Job item.
Repeat the stretch of entries below from the line with "atencionalcliente@corpocultura.gov.co" through the line with "direccion@corpocultura.gov.co". Include both ends and add nothing.

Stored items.
....
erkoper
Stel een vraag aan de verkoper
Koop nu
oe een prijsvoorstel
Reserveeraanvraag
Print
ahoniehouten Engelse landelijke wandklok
....
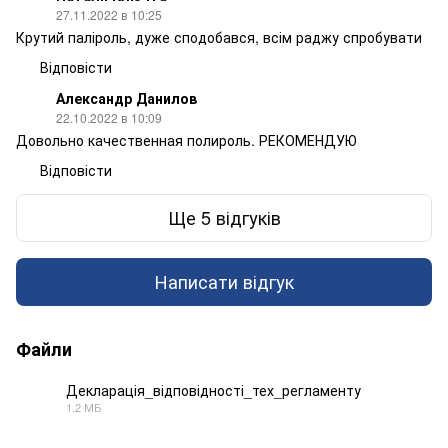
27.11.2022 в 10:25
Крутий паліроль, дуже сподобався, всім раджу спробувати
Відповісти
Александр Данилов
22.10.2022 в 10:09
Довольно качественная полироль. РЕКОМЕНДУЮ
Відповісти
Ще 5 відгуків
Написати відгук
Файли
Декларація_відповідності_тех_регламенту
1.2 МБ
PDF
....
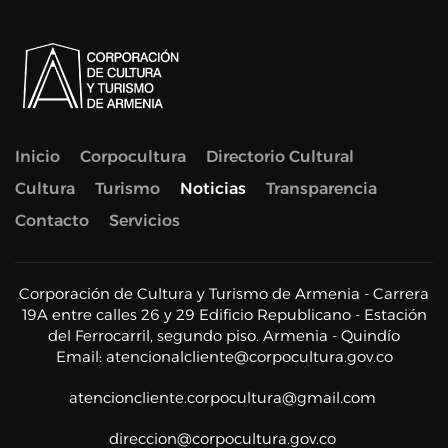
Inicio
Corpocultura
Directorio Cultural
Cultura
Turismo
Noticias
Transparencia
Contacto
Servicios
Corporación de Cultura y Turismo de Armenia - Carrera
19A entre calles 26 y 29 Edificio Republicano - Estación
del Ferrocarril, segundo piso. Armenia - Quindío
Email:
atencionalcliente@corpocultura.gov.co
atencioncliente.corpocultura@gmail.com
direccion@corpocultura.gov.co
....
Reply to the task.
atencionalcliente@corpocultura.gov.co
atencioncliente.corpocultura@gmail.com
direccion@corpocultura.gov.co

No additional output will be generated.